→ JOB
Transcribe exactly, and only, the lines from the one containing "margin-left: 10px;" through the end of the material.

→ SUPPLIED MATERIAL
******************************
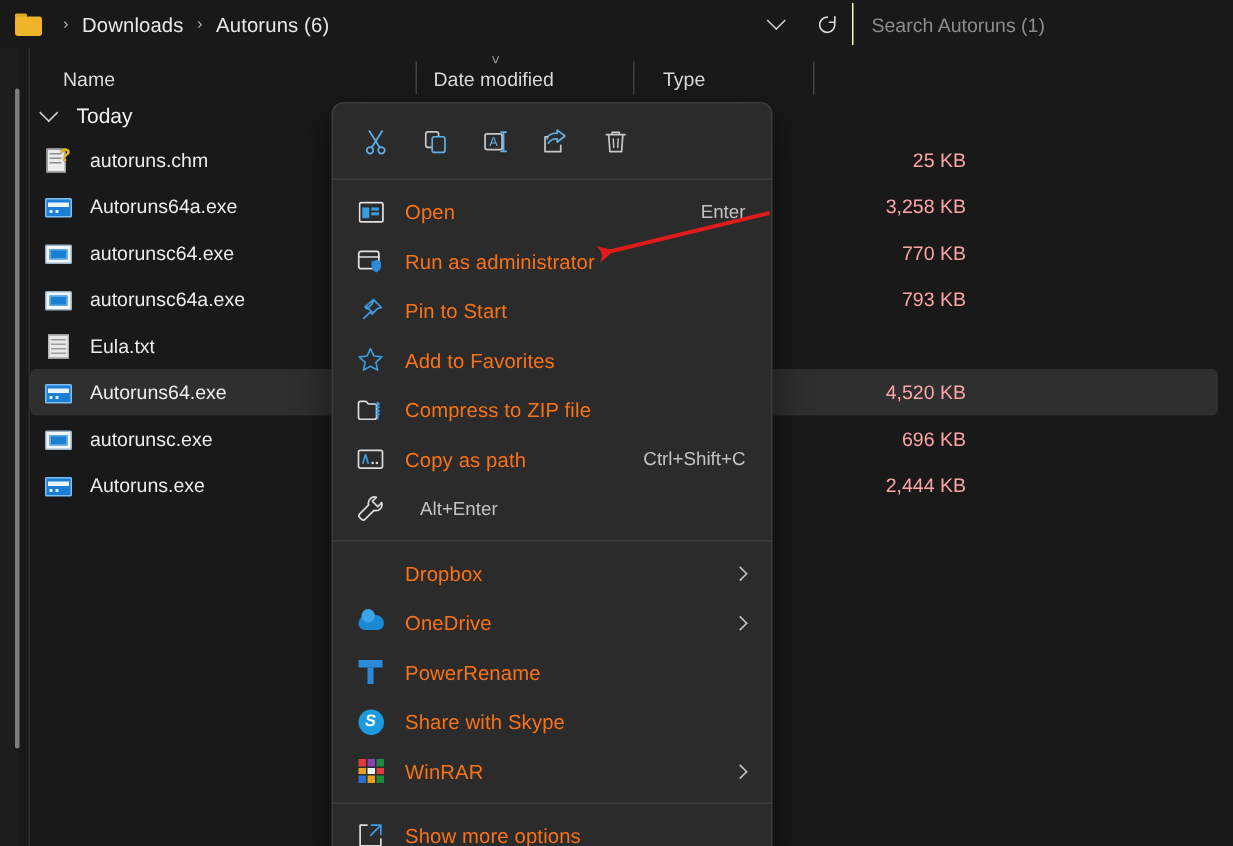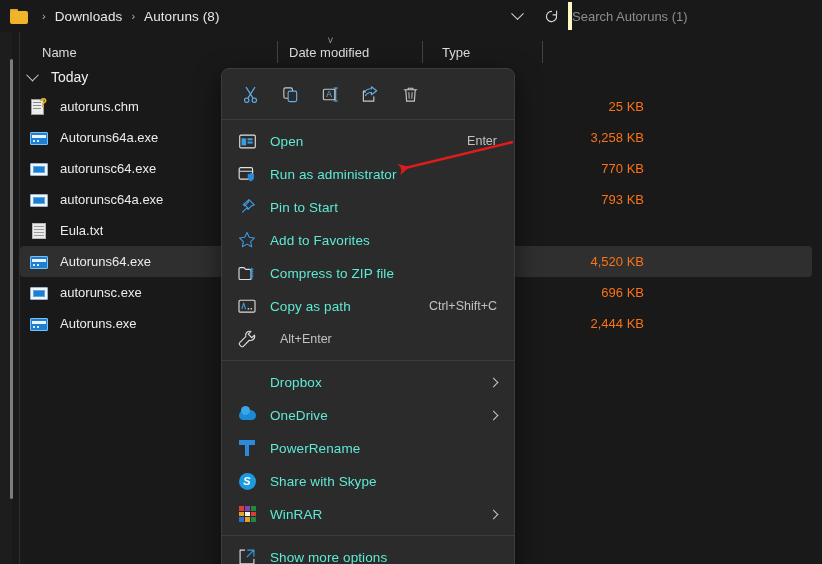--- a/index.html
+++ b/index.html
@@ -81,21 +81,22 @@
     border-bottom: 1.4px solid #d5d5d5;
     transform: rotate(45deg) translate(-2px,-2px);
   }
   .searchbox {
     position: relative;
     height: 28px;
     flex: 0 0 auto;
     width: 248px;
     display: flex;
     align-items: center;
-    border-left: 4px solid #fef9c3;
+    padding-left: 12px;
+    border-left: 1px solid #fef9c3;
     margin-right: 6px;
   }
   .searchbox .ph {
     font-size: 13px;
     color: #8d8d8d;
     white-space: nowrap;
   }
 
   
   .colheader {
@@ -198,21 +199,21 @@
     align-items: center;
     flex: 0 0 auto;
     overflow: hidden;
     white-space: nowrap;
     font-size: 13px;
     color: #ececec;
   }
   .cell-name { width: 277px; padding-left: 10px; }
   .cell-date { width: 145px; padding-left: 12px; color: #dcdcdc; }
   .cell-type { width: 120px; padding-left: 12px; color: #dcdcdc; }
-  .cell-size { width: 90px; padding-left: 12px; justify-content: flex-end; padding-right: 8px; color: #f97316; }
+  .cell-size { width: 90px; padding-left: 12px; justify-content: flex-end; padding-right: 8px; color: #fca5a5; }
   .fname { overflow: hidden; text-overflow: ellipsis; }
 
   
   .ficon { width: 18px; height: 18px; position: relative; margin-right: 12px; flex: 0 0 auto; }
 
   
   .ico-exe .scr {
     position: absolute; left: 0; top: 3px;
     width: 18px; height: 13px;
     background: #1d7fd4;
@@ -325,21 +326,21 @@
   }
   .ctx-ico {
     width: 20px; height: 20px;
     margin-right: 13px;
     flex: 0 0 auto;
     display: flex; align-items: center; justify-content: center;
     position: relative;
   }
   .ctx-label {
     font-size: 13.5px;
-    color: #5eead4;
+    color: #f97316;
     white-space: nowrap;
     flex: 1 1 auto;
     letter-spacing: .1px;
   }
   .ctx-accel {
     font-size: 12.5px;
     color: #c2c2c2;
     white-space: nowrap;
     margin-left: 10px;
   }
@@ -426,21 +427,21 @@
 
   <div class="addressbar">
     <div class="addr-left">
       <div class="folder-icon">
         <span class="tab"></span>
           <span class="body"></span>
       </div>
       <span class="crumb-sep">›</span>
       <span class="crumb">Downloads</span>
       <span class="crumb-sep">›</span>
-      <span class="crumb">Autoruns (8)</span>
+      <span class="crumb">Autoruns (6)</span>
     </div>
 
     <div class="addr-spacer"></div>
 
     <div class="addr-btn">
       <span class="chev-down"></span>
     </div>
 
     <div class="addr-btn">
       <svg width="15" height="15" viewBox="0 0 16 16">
******************************
→ SOLUTION BELOW
     margin-left: 10px;
   }
@@ -426,21 +427,21 @@
 
   <div class="addressbar">
     <div class="addr-left">
       <div class="folder-icon">
         <span class="tab"></span>
           <span class="body"></span>
       </div>
       <span class="crumb-sep">›</span>
       <span class="crumb">Downloads</span>
       <span class="crumb-sep">›</span>
-      <span class="crumb">Autoruns (8)</span>
+      <span class="crumb">Autoruns (6)</span>
     </div>
 
     <div class="addr-spacer"></div>
 
     <div class="addr-btn">
       <span class="chev-down"></span>
     </div>
 
     <div class="addr-btn">
       <svg width="15" height="15" viewBox="0 0 16 16">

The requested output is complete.